***** Input data

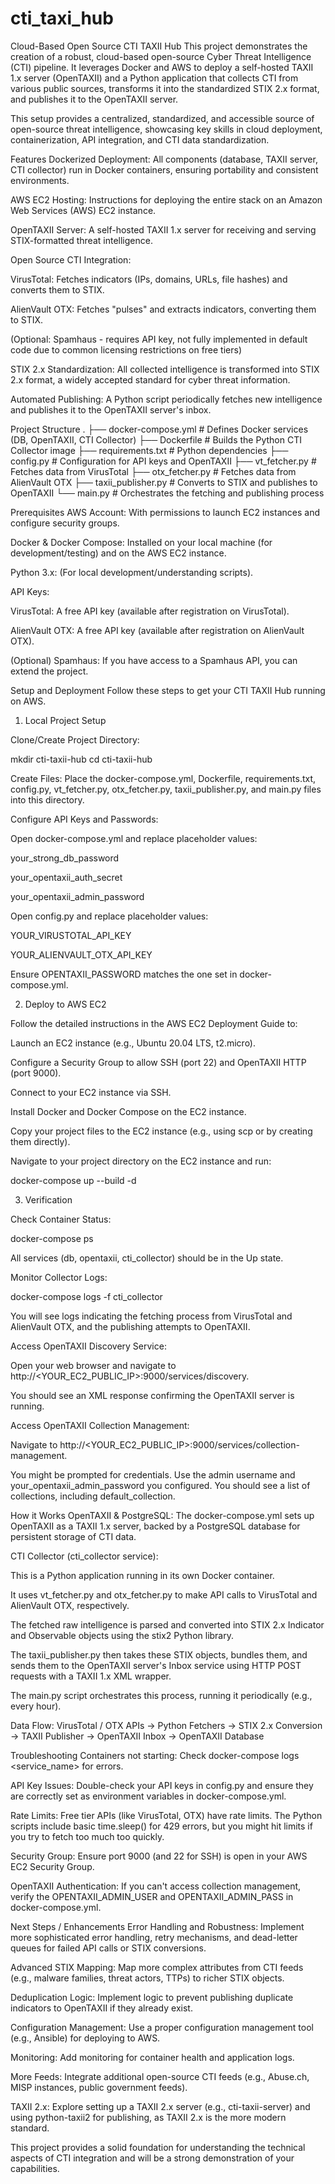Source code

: # cti_taxi_hub

Cloud-Based Open Source CTI TAXII Hub
This project demonstrates the creation of a robust, cloud-based open-source Cyber Threat Intelligence (CTI) pipeline. It leverages Docker and AWS to deploy a self-hosted TAXII 1.x server (OpenTAXII) and a Python application that collects CTI from various public sources, transforms it into the standardized STIX 2.x format, and publishes it to the OpenTAXII server.

This setup provides a centralized, standardized, and accessible source of open-source threat intelligence, showcasing key skills in cloud deployment, containerization, API integration, and CTI data standardization.

Features
Dockerized Deployment: All components (database, TAXII server, CTI collector) run in Docker containers, ensuring portability and consistent environments.

AWS EC2 Hosting: Instructions for deploying the entire stack on an Amazon Web Services (AWS) EC2 instance.

OpenTAXII Server: A self-hosted TAXII 1.x server for receiving and serving STIX-formatted threat intelligence.

Open Source CTI Integration:

VirusTotal: Fetches indicators (IPs, domains, URLs, file hashes) and converts them to STIX.

AlienVault OTX: Fetches "pulses" and extracts indicators, converting them to STIX.

(Optional: Spamhaus - requires API key, not fully implemented in default code due to common licensing restrictions on free tiers)

STIX 2.x Standardization: All collected intelligence is transformed into STIX 2.x format, a widely accepted standard for cyber threat information.

Automated Publishing: A Python script periodically fetches new intelligence and publishes it to the OpenTAXII server's inbox.

Project Structure
.
├── docker-compose.yml          # Defines Docker services (DB, OpenTAXII, CTI Collector)
├── Dockerfile                  # Builds the Python CTI Collector image
├── requirements.txt            # Python dependencies
├── config.py                   # Configuration for API keys and OpenTAXII
├── vt_fetcher.py               # Fetches data from VirusTotal
├── otx_fetcher.py              # Fetches data from AlienVault OTX
├── taxii_publisher.py          # Converts to STIX and publishes to OpenTAXII
└── main.py                     # Orchestrates the fetching and publishing process

Prerequisites
AWS Account: With permissions to launch EC2 instances and configure security groups.

Docker & Docker Compose: Installed on your local machine (for development/testing) and on the AWS EC2 instance.

Python 3.x: (For local development/understanding scripts).

API Keys:

VirusTotal: A free API key (available after registration on VirusTotal).

AlienVault OTX: A free API key (available after registration on AlienVault OTX).

(Optional) Spamhaus: If you have access to a Spamhaus API, you can extend the project.

Setup and Deployment
Follow these steps to get your CTI TAXII Hub running on AWS.

1. Local Project Setup

Clone/Create Project Directory:

mkdir cti-taxii-hub
cd cti-taxii-hub

Create Files: Place the docker-compose.yml, Dockerfile, requirements.txt, config.py, vt_fetcher.py, otx_fetcher.py, taxii_publisher.py, and main.py files into this directory.

Configure API Keys and Passwords:

Open docker-compose.yml and replace placeholder values:

your_strong_db_password

your_opentaxii_auth_secret

your_opentaxii_admin_password

Open config.py and replace placeholder values:

YOUR_VIRUSTOTAL_API_KEY

YOUR_ALIENVAULT_OTX_API_KEY

Ensure OPENTAXII_PASSWORD matches the one set in docker-compose.yml.

2. Deploy to AWS EC2

Follow the detailed instructions in the AWS EC2 Deployment Guide to:

Launch an EC2 instance (e.g., Ubuntu 20.04 LTS, t2.micro).

Configure a Security Group to allow SSH (port 22) and OpenTAXII HTTP (port 9000).

Connect to your EC2 instance via SSH.

Install Docker and Docker Compose on the EC2 instance.

Copy your project files to the EC2 instance (e.g., using scp or by creating them directly).

Navigate to your project directory on the EC2 instance and run:

docker-compose up --build -d

3. Verification

Check Container Status:

docker-compose ps

All services (db, opentaxii, cti_collector) should be in the Up state.

Monitor Collector Logs:

docker-compose logs -f cti_collector

You will see logs indicating the fetching process from VirusTotal and AlienVault OTX, and the publishing attempts to OpenTAXII.

Access OpenTAXII Discovery Service:

Open your web browser and navigate to http://<YOUR_EC2_PUBLIC_IP>:9000/services/discovery.

You should see an XML response confirming the OpenTAXII server is running.

Access OpenTAXII Collection Management:

Navigate to http://<YOUR_EC2_PUBLIC_IP>:9000/services/collection-management.

You might be prompted for credentials. Use the admin username and your_opentaxii_admin_password you configured. You should see a list of collections, including default_collection.

How it Works
OpenTAXII & PostgreSQL: The docker-compose.yml sets up OpenTAXII as a TAXII 1.x server, backed by a PostgreSQL database for persistent storage of CTI data.

CTI Collector (cti_collector service):

This is a Python application running in its own Docker container.

It uses vt_fetcher.py and otx_fetcher.py to make API calls to VirusTotal and AlienVault OTX, respectively.

The fetched raw intelligence is parsed and converted into STIX 2.x Indicator and Observable objects using the stix2 Python library.

The taxii_publisher.py then takes these STIX objects, bundles them, and sends them to the OpenTAXII server's Inbox service using HTTP POST requests with a TAXII 1.x XML wrapper.

The main.py script orchestrates this process, running it periodically (e.g., every hour).

Data Flow:
VirusTotal / OTX APIs -> Python Fetchers -> STIX 2.x Conversion -> TAXII Publisher -> OpenTAXII Inbox -> OpenTAXII Database

Troubleshooting
Containers not starting: Check docker-compose logs <service_name> for errors.

API Key Issues: Double-check your API keys in config.py and ensure they are correctly set as environment variables in docker-compose.yml.

Rate Limits: Free tier APIs (like VirusTotal, OTX) have rate limits. The Python scripts include basic time.sleep() for 429 errors, but you might hit limits if you try to fetch too much too quickly.

Security Group: Ensure port 9000 (and 22 for SSH) is open in your AWS EC2 Security Group.

OpenTAXII Authentication: If you can't access collection management, verify the OPENTAXII_ADMIN_USER and OPENTAXII_ADMIN_PASS in docker-compose.yml.

Next Steps / Enhancements
Error Handling and Robustness: Implement more sophisticated error handling, retry mechanisms, and dead-letter queues for failed API calls or STIX conversions.

Advanced STIX Mapping: Map more complex attributes from CTI feeds (e.g., malware families, threat actors, TTPs) to richer STIX objects.

Deduplication Logic: Implement logic to prevent publishing duplicate indicators to OpenTAXII if they already exist.

Configuration Management: Use a proper configuration management tool (e.g., Ansible) for deploying to AWS.

Monitoring: Add monitoring for container health and application logs.

More Feeds: Integrate additional open-source CTI feeds (e.g., Abuse.ch, MISP instances, public government feeds).

TAXII 2.x: Explore setting up a TAXII 2.x server (e.g., cti-taxii-server) and using python-taxii2 for publishing, as TAXII 2.x is the more modern standard.

This project provides a solid foundation for understanding the technical aspects of CTI integration and will be a strong demonstration of your capabilities.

**********

## Work to complete
Scan the records above for the lines holding "Cloud-Based Open Source CTI TAXII Hub" and "# Python dependencies". Transcribe those two and every line between them word for word, and no others.

## Written answer
Cloud-Based Open Source CTI TAXII Hub
This project demonstrates the creation of a robust, cloud-based open-source Cyber Threat Intelligence (CTI) pipeline. It leverages Docker and AWS to deploy a self-hosted TAXII 1.x server (OpenTAXII) and a Python application that collects CTI from various public sources, transforms it into the standardized STIX 2.x format, and publishes it to the OpenTAXII server.

This setup provides a centralized, standardized, and accessible source of open-source threat intelligence, showcasing key skills in cloud deployment, containerization, API integration, and CTI data standardization.

Features
Dockerized Deployment: All components (database, TAXII server, CTI collector) run in Docker containers, ensuring portability and consistent environments.

AWS EC2 Hosting: Instructions for deploying the entire stack on an Amazon Web Services (AWS) EC2 instance.

OpenTAXII Server: A self-hosted TAXII 1.x server for receiving and serving STIX-formatted threat intelligence.

Open Source CTI Integration:

VirusTotal: Fetches indicators (IPs, domains, URLs, file hashes) and converts them to STIX.

AlienVault OTX: Fetches "pulses" and extracts indicators, converting them to STIX.

(Optional: Spamhaus - requires API key, not fully implemented in default code due to common licensing restrictions on free tiers)

STIX 2.x Standardization: All collected intelligence is transformed into STIX 2.x format, a widely accepted standard for cyber threat information.

Automated Publishing: A Python script periodically fetches new intelligence and publishes it to the OpenTAXII server's inbox.

Project Structure
.
├── docker-compose.yml          # Defines Docker services (DB, OpenTAXII, CTI Collector)
├── Dockerfile                  # Builds the Python CTI Collector image
├── requirements.txt            # Python dependencies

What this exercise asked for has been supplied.